_Problem description_
Leave out every line that comes before the one containing "left elbow: (1354, 1205)", and reproduce the rest of the listing below exactly, through its last line.

_Information_
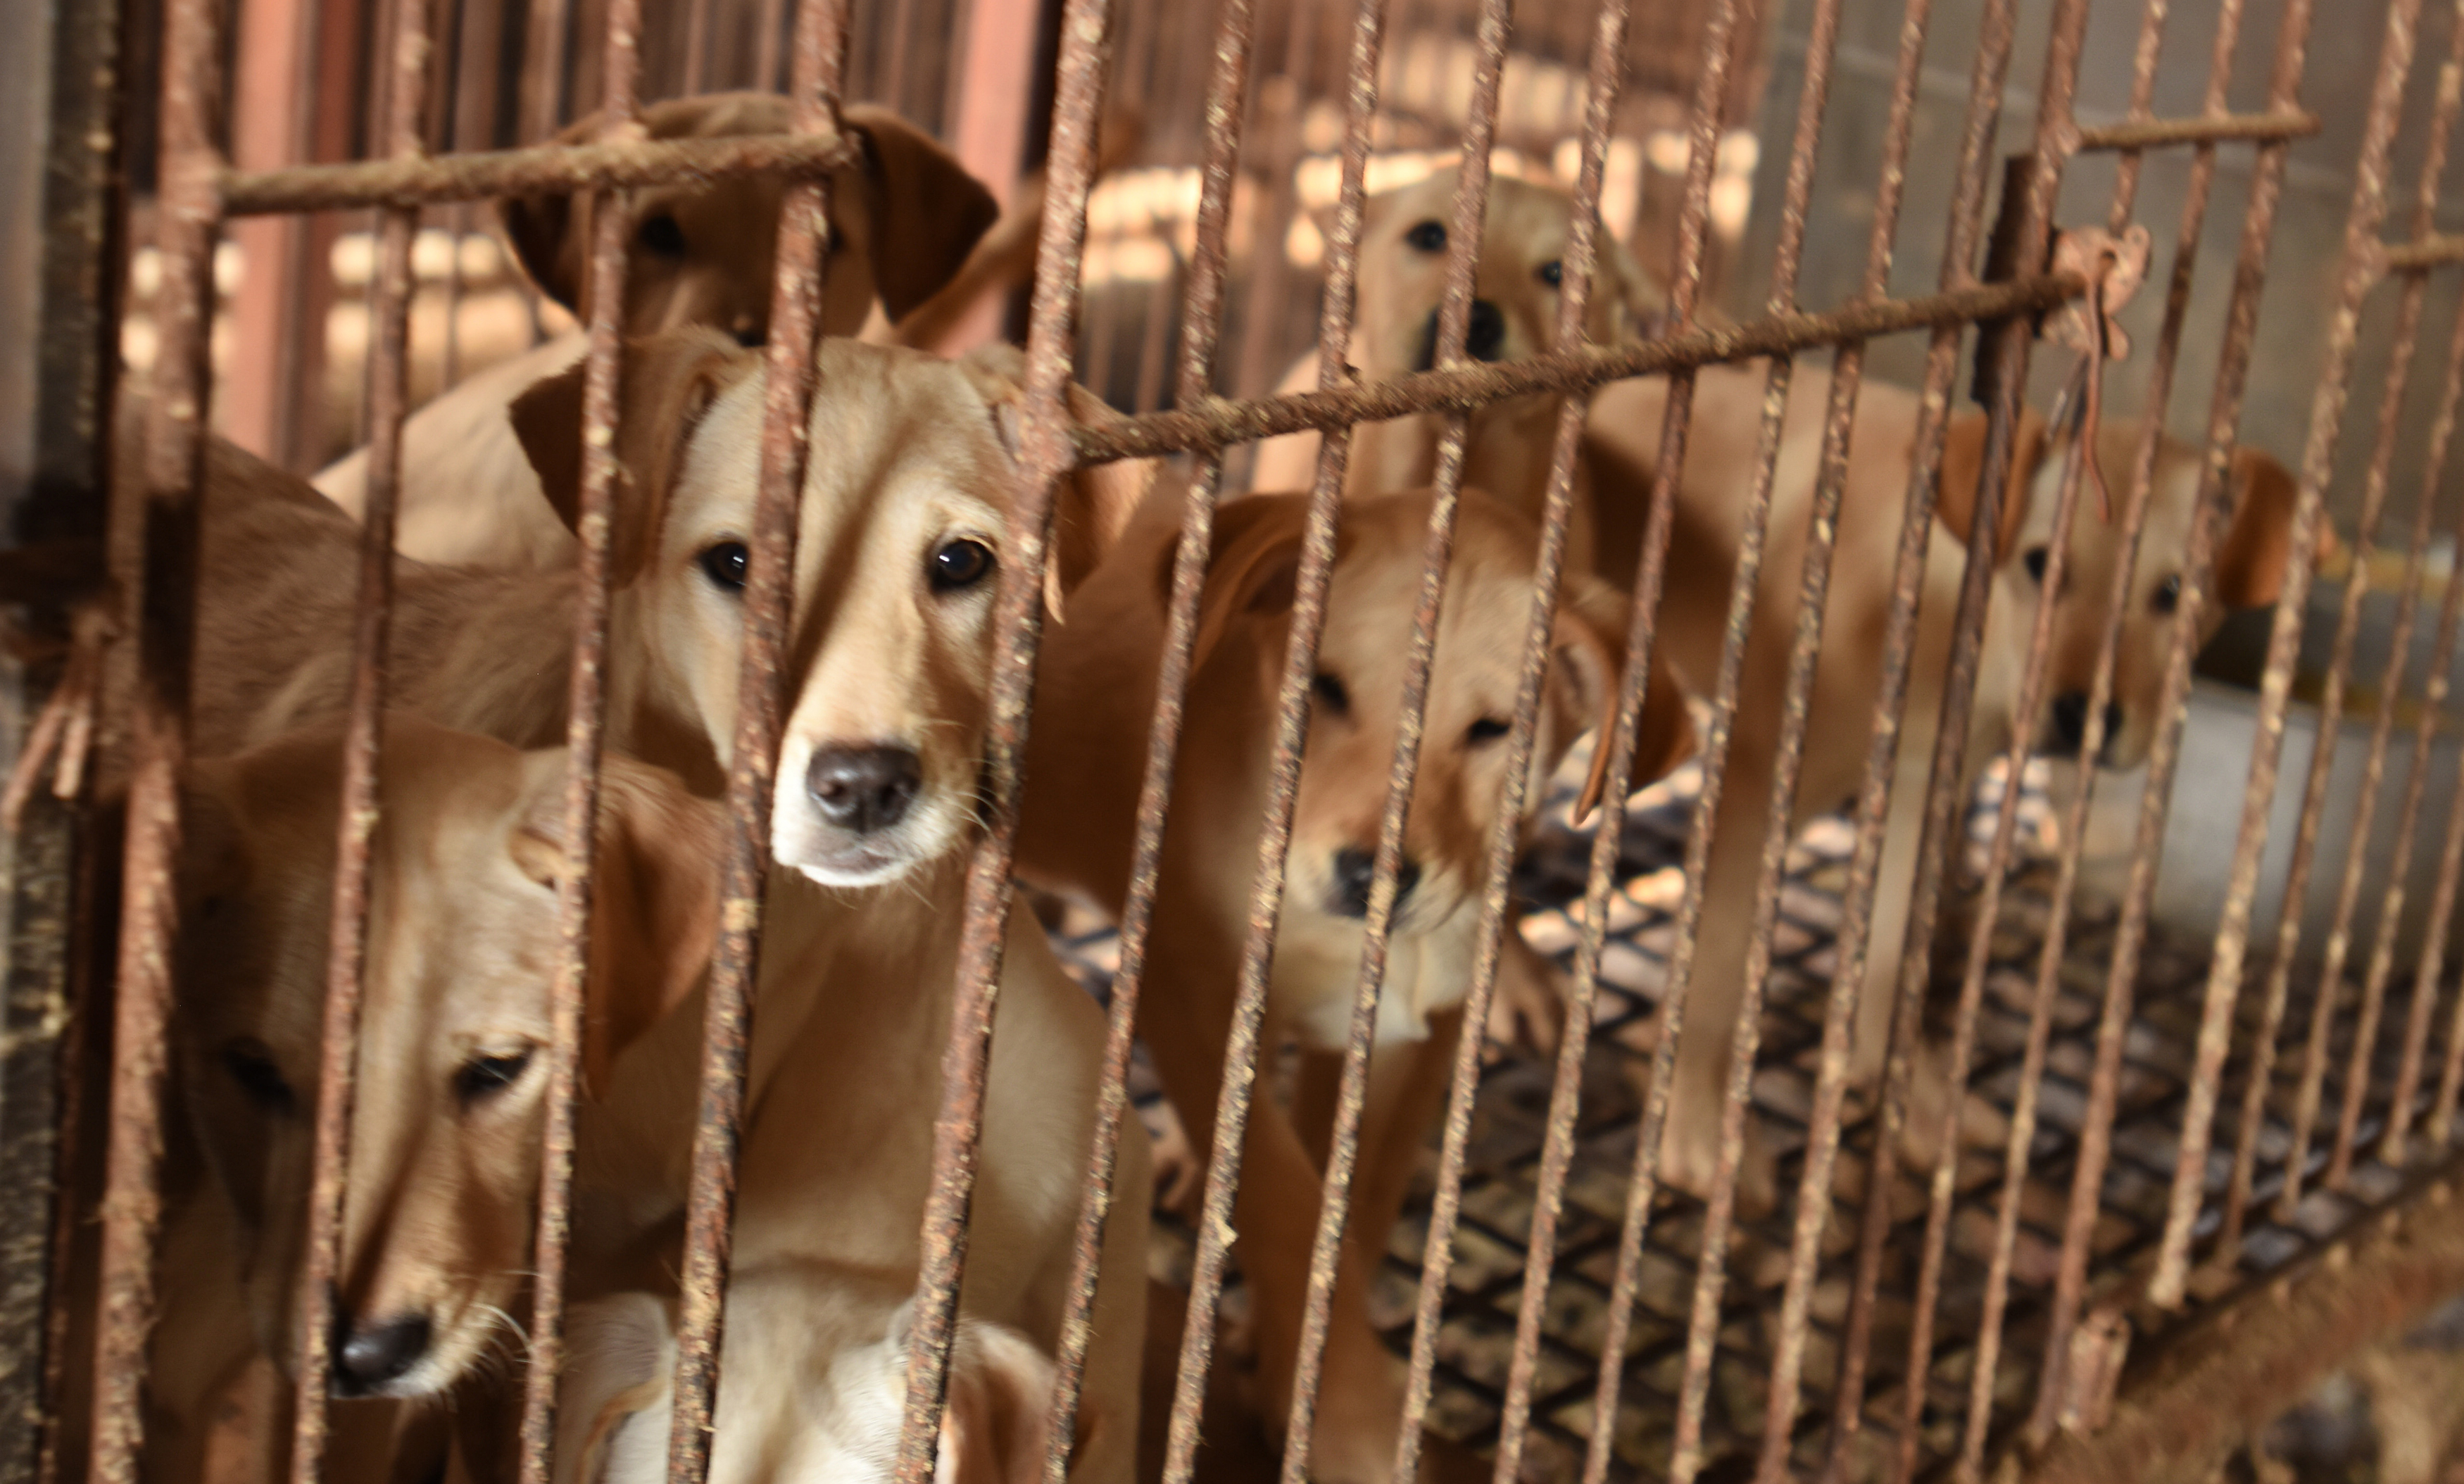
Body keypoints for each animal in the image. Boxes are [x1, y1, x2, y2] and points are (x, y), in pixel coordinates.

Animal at [1015, 488, 1695, 1478]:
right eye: (1325, 688)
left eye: (1494, 729)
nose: (1371, 875)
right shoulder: (1197, 1002)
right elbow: (1285, 1202)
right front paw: (1349, 1424)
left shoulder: (1408, 1037)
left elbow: (1354, 1205)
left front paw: (1286, 1367)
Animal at [1577, 365, 2326, 1207]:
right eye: (2041, 565)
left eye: (2175, 592)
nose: (2087, 715)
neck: (1935, 607)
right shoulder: (1753, 791)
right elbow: (1715, 969)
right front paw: (1703, 1133)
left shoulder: (1924, 797)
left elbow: (1891, 959)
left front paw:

_Solution for this task_
left elbow: (1354, 1205)
left front paw: (1286, 1367)
Animal at [1577, 365, 2326, 1207]:
right eye: (2041, 565)
left eye: (2175, 592)
nose: (2087, 715)
neck: (1935, 607)
right shoulder: (1753, 791)
right elbow: (1715, 969)
right front paw: (1703, 1133)
left shoulder: (1924, 797)
left elbow: (1891, 959)
left front paw:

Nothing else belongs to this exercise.